Key features of the ‘fully integrated’ MCP model include:

  • Holding a single whole population budget across the range of services it provides, based on the GP registered list – the MCP covers the sum of the registered lists of the participating practices, plus the specified unregistered population;
  • Built around ‘care hubs’ of integrated teams, each typically serving a community of around 30-50,000 people (but NHS England says that all the 14 MCP vanguards now serve a minimum population of around 100,000);
  • A place-based model of care which serves the whole population, not just an important subset such as people over the age of 65;
  • Operates at at the whole population level, aiming to ‘bend the curve of future healthcare demand’ by addressing ‘the wider determinants of health and tackle inequalities’;
  • Builds a ‘coherent and effective local network of urgent care’ for people with ‘self-limiting conditions’;
  • Provides ‘a broader range of services in the community that are more joined-up between primary, community, social and acute care services, and between physical and mental health’ for people ‘with ongoing care needs’;
  • Delivers an ‘extensive care’ service for ‘small groups of patients with very high needs and costs’.

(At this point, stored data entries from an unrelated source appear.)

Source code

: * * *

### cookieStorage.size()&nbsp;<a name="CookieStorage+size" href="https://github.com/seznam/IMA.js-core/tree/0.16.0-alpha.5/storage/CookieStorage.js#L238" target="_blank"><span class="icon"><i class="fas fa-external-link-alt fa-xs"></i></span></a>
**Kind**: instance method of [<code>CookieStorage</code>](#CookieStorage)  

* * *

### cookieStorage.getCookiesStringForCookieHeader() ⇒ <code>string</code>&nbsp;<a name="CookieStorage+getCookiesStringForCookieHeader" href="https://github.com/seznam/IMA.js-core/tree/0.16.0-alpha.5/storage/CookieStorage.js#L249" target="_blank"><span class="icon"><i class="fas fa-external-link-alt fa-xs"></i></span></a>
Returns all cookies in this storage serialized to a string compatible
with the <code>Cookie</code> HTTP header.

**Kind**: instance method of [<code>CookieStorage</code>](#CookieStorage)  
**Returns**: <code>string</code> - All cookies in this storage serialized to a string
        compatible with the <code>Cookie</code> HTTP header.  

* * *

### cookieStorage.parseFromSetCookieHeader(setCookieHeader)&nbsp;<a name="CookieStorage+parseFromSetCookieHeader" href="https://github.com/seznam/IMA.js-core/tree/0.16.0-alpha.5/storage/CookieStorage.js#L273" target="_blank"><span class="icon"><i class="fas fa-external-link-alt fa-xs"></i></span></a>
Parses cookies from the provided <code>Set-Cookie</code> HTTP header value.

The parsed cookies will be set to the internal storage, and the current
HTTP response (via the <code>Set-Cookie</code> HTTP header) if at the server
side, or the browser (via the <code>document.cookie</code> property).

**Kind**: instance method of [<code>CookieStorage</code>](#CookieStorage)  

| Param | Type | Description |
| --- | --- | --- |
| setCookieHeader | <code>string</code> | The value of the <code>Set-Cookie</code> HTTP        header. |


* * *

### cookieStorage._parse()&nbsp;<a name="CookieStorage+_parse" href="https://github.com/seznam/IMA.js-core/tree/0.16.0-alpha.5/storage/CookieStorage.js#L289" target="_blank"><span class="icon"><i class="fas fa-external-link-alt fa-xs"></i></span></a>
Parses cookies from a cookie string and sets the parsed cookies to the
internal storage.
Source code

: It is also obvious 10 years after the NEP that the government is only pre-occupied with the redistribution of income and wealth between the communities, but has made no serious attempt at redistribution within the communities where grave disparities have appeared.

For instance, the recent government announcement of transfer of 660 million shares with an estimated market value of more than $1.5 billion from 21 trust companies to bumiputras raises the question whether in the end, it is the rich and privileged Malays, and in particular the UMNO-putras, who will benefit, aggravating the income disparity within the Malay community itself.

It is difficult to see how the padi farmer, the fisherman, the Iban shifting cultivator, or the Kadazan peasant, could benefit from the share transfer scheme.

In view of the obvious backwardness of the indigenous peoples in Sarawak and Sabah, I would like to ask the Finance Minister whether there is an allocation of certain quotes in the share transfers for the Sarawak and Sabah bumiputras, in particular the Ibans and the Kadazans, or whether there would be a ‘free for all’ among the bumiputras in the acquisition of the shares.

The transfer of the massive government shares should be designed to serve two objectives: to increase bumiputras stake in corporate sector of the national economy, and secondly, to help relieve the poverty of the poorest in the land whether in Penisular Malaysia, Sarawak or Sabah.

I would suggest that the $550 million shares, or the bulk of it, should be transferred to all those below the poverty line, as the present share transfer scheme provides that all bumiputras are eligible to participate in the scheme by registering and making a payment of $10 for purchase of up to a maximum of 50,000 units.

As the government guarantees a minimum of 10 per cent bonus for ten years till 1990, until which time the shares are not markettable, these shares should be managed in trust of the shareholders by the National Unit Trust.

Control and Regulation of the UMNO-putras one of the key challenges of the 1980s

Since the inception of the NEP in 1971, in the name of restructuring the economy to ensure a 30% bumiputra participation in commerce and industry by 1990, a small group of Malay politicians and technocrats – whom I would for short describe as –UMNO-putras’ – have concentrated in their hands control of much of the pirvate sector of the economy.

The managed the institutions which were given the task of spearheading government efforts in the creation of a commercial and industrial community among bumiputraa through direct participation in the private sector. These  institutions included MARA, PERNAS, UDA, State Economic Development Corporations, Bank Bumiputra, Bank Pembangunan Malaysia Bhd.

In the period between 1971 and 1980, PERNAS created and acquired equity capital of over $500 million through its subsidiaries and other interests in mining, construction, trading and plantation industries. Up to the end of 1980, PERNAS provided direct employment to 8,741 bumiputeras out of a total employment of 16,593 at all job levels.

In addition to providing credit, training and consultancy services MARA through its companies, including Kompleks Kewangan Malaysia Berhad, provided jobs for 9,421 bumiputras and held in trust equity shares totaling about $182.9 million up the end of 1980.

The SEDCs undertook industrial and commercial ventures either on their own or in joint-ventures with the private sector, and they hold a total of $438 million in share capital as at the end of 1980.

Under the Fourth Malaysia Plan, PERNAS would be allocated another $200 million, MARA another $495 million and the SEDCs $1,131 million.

NHS Dudley CCG says its MCP will deliver the following services:

  • community based physical health services for adults and children;
  • some existing out-patient services for adults and children;
  • urgent care centre and primary care out of hours service;
  • primary care services (ie: GP services) provided under existing contracts
  • all mental health services;
  • all learning disability services;
  • intermediate care services and services provided for people assessed as having NHS Continuing Healthcare needs;
  • end of life services;
  • voluntary and community sector services.